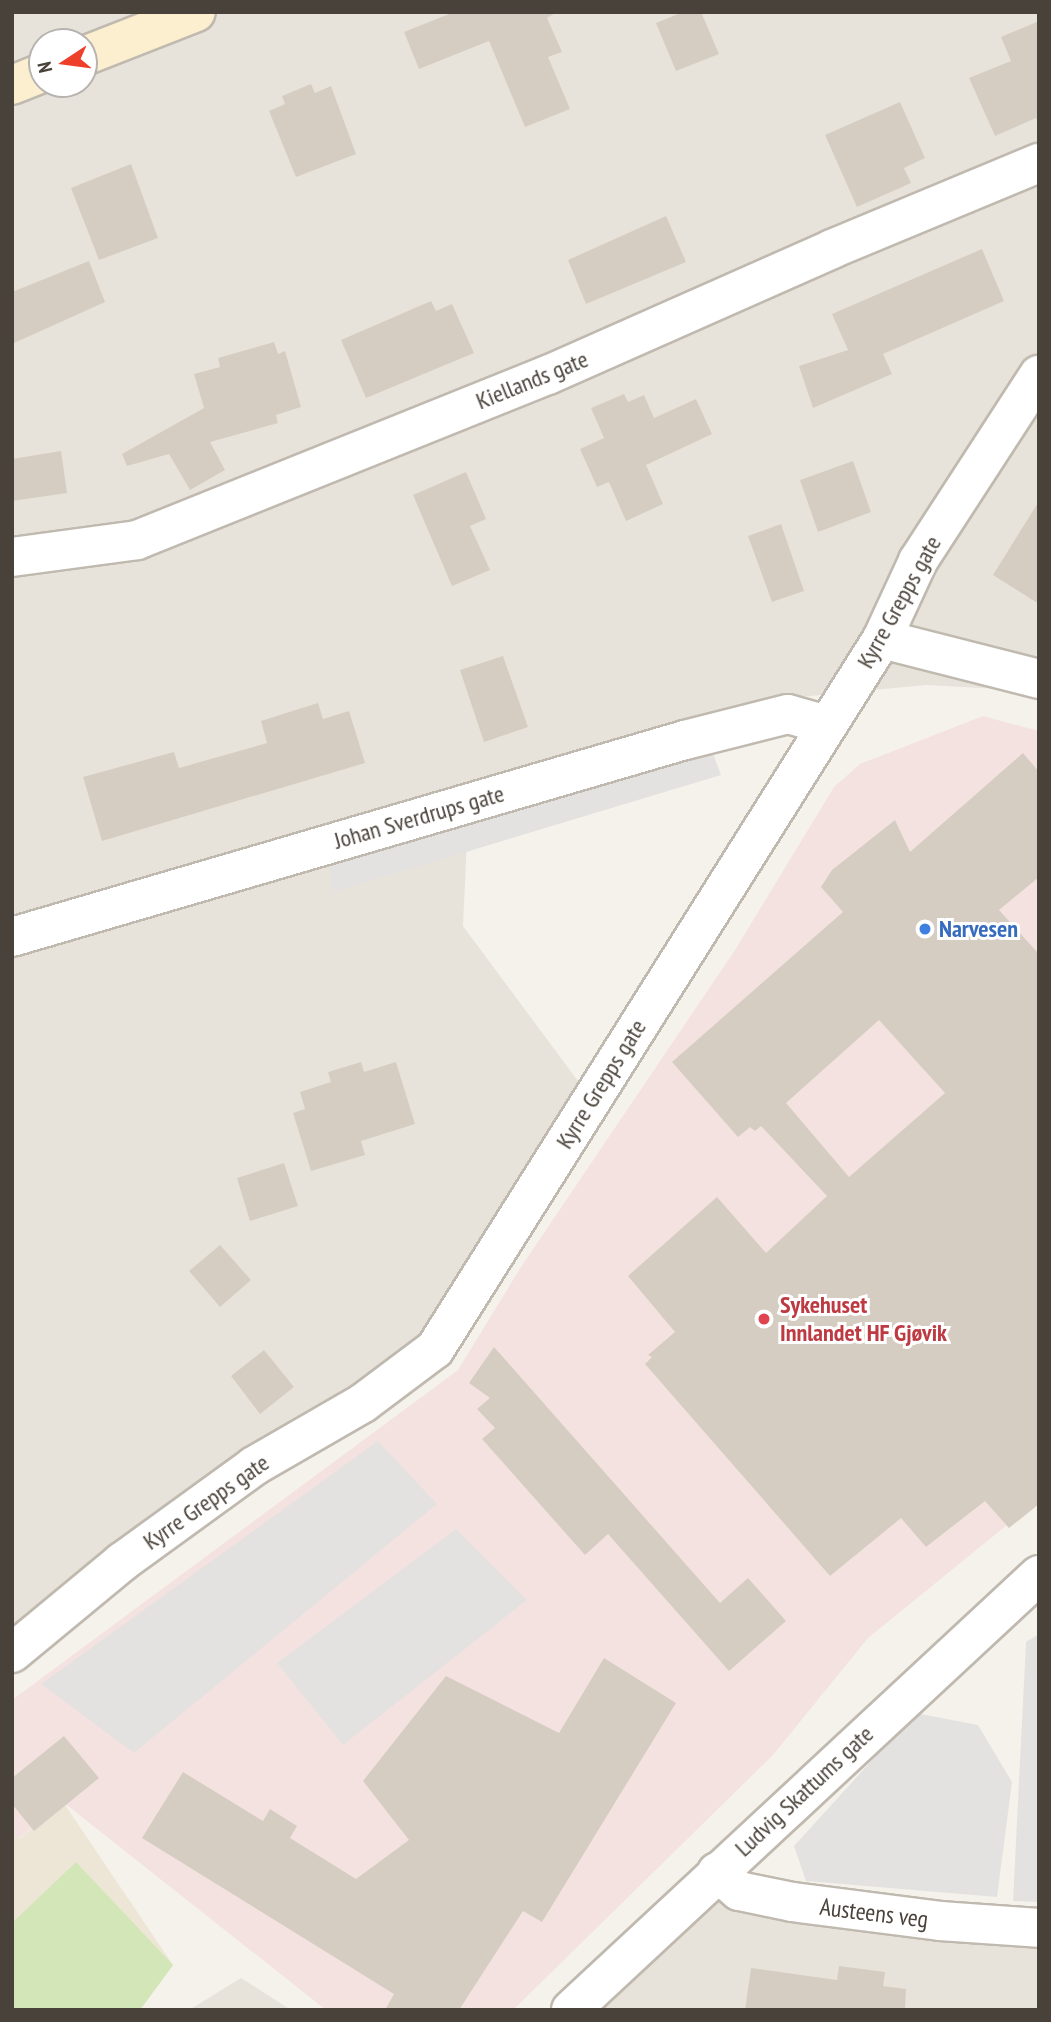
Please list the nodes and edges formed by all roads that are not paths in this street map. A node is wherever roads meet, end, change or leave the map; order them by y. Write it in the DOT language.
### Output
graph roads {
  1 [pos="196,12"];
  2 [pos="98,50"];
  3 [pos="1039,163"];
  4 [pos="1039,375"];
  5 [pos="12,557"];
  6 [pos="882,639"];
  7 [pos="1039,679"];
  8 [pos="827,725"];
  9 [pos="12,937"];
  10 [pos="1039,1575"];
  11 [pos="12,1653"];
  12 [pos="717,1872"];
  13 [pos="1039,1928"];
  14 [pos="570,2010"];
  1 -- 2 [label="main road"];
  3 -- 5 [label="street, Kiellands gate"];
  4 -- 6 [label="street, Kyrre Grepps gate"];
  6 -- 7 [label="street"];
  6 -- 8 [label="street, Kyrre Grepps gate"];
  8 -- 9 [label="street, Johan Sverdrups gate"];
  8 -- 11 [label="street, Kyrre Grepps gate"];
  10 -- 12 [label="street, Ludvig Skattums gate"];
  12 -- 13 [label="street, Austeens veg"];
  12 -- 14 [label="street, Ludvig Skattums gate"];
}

========================================================================

### TASK REQUIREMENTS
Without including any pictures, repeat the records above exactly.

### OUTPUT BELOW
Please list the nodes and edges formed by all roads that are not paths in this street map. A node is wherever roads meet, end, change or leave the map; order them by y. Write it in the DOT language.
### Output
graph roads {
  1 [pos="196,12"];
  2 [pos="98,50"];
  3 [pos="1039,163"];
  4 [pos="1039,375"];
  5 [pos="12,557"];
  6 [pos="882,639"];
  7 [pos="1039,679"];
  8 [pos="827,725"];
  9 [pos="12,937"];
  10 [pos="1039,1575"];
  11 [pos="12,1653"];
  12 [pos="717,1872"];
  13 [pos="1039,1928"];
  14 [pos="570,2010"];
  1 -- 2 [label="main road"];
  3 -- 5 [label="street, Kiellands gate"];
  4 -- 6 [label="street, Kyrre Grepps gate"];
  6 -- 7 [label="street"];
  6 -- 8 [label="street, Kyrre Grepps gate"];
  8 -- 9 [label="street, Johan Sverdrups gate"];
  8 -- 11 [label="street, Kyrre Grepps gate"];
  10 -- 12 [label="street, Ludvig Skattums gate"];
  12 -- 13 [label="street, Austeens veg"];
  12 -- 14 [label="street, Ludvig Skattums gate"];
}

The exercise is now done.